Come aveva anticipato nel corso della conferenza stampa qualche giorno fa lo stesso direttore dell’area tecnica, il percorso che seguirà la nuova proprietà è quello della “ristrutturazione del debito“, una procedura prevista dalla legge. La conferma arriva ancora una volta da Roberto Felleca. “Sì, percorreremo questa strada perché la nostra intenzione è quella di garantire un futuro all’Olbia, espressione calcistica di una città importante. Ribadisco il concetto: non è impresa semplice, ma se ci sono competenze, trasparenza e correttezza nei comportamenti, ci si può riuscire”. Dopo aver escluso che dietro questa operazione “ci sia l’ex presidente Alessandro Marino”, l’imprenditore cagliaritano cita due esempi del suo articolato cammino di dirigente sportivo, che ha agito in simbiosi con lo stesso Corda. “Ricordo su tutte le esperienze con il Como e il Foggia. Oggi il club lombardo è guidato da operatori economici di primissimo piano, e tutti possono valutarne il valore e i cammino nel massimo campionato italiano. Quando al club pugliese, anche oggi ricevo attestati di stima e di affetto da parte di una città e di un club che è stato salvato, dopo un primo periodo nel quale serpeggiava una certa diffidenza, poi venuta meno per l’esito finale. Ricordo con un pizzico di commozione, lo stadio con 28-30mila spettatori”.

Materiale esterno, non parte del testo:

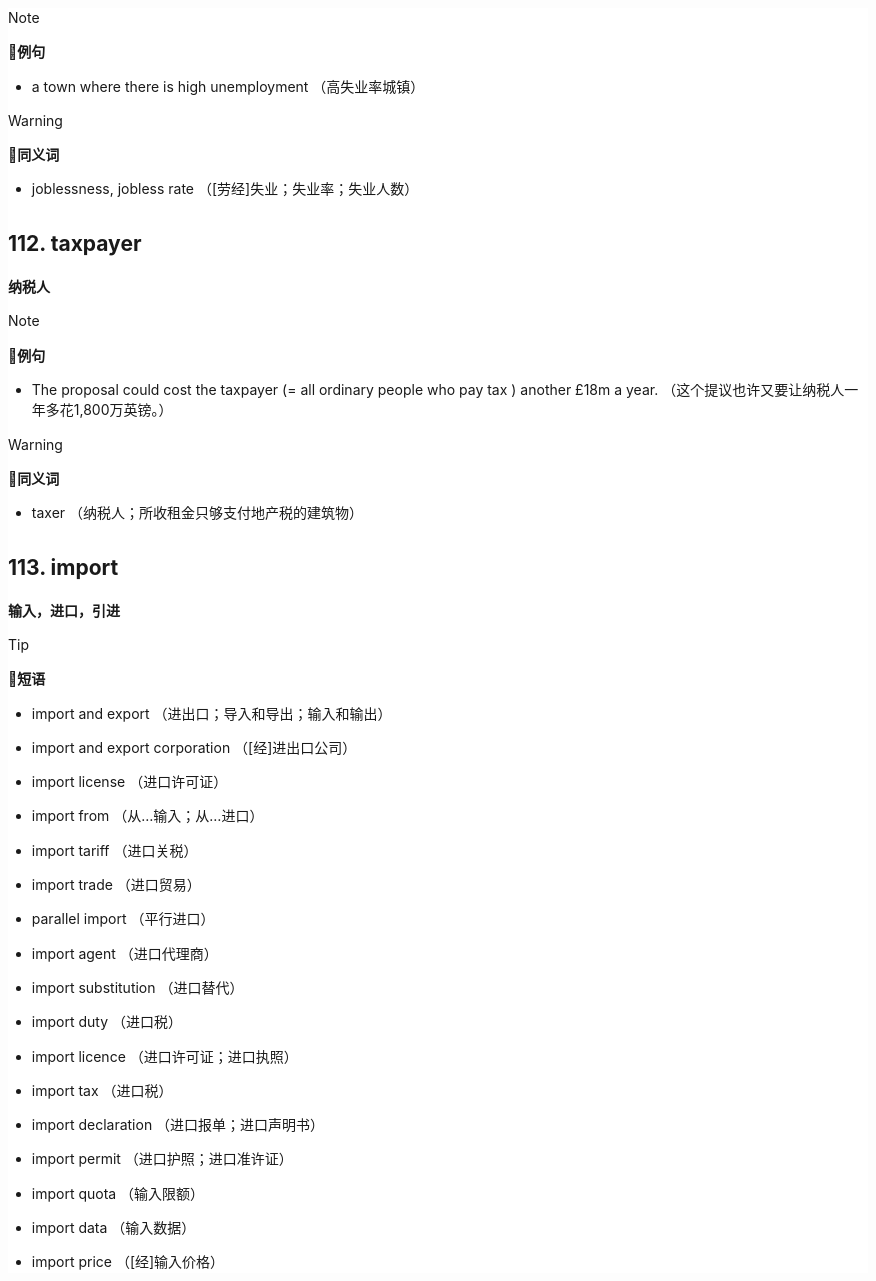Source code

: 
> [!NOTE]
> **🎤例句**
> - a town where there is high unemployment （高失业率城镇）
>

> [!WARNING]
> **🤔同义词**
> - joblessness, jobless rate （[劳经]失业；失业率；失业人数）
>

## 112. taxpayer

**纳税人**

> [!NOTE]
> **🎤例句**
> - The proposal could cost the taxpayer (= all ordinary people who pay tax ) another £18m a year. （这个提议也许又要让纳税人一年多花1,800万英镑。）
>

> [!WARNING]
> **🤔同义词**
> - taxer （纳税人；所收租金只够支付地产税的建筑物）
>

## 113. import

**输入，进口，引进**

> [!TIP]
> **🤩短语**
> - import and export （进出口；导入和导出；输入和输出）
>
> - import and export corporation （[经]进出口公司）
>
> - import license （进口许可证）
>
> - import from （从…输入；从…进口）
>
> - import tariff （进口关税）
>
> - import trade （进口贸易）
>
> - parallel import （平行进口）
>
> - import agent （进口代理商）
>
> - import substitution （进口替代）
>
> - import duty （进口税）
>
> - import licence （进口许可证；进口执照）
>
> - import tax （进口税）
>
> - import declaration （进口报单；进口声明书）
>
> - import permit （进口护照；进口准许证）
>
> - import quota （输入限额）
>
> - import data （输入数据）
>
> - import price （[经]输入价格）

Lele Lobrano potrebbe rientrare all’Olbia

Felleca dixit. Quanto agli aspetti legati alla squadra, c’è da segnalare un’indiscrezione che riguarda Lele Lobrano, il fortissimo centrocampista della Maddalena ceduto il 22 novembre scorso all‘Orvietana in uno dei momenti più “caldi” nella tormentata vita del club. Lobrano potrebbe rientrare a far parte della rosa pare a causa di alcuni problemi di carattere personale. Se fosse così, l’Olbia sarebbe decisamente più forte. Nel frattempo, sono rientrati Islam e Petrone, dopo la loro lunga assenza “coperta” da Lucas Cominelli, e l’attaccante Santi che ha già indossato la maglia bianca. Secondo un sito sportivo romano poi pare che l’Olbia abbia ingaggiato anche il giovane Flavio Di Lazzaro, terzino sinistro del 2006, alto 1,84, cresciuto nelle giovanili della Lazio ed elemento messosi in mostra nel campionato under 18 professionisti.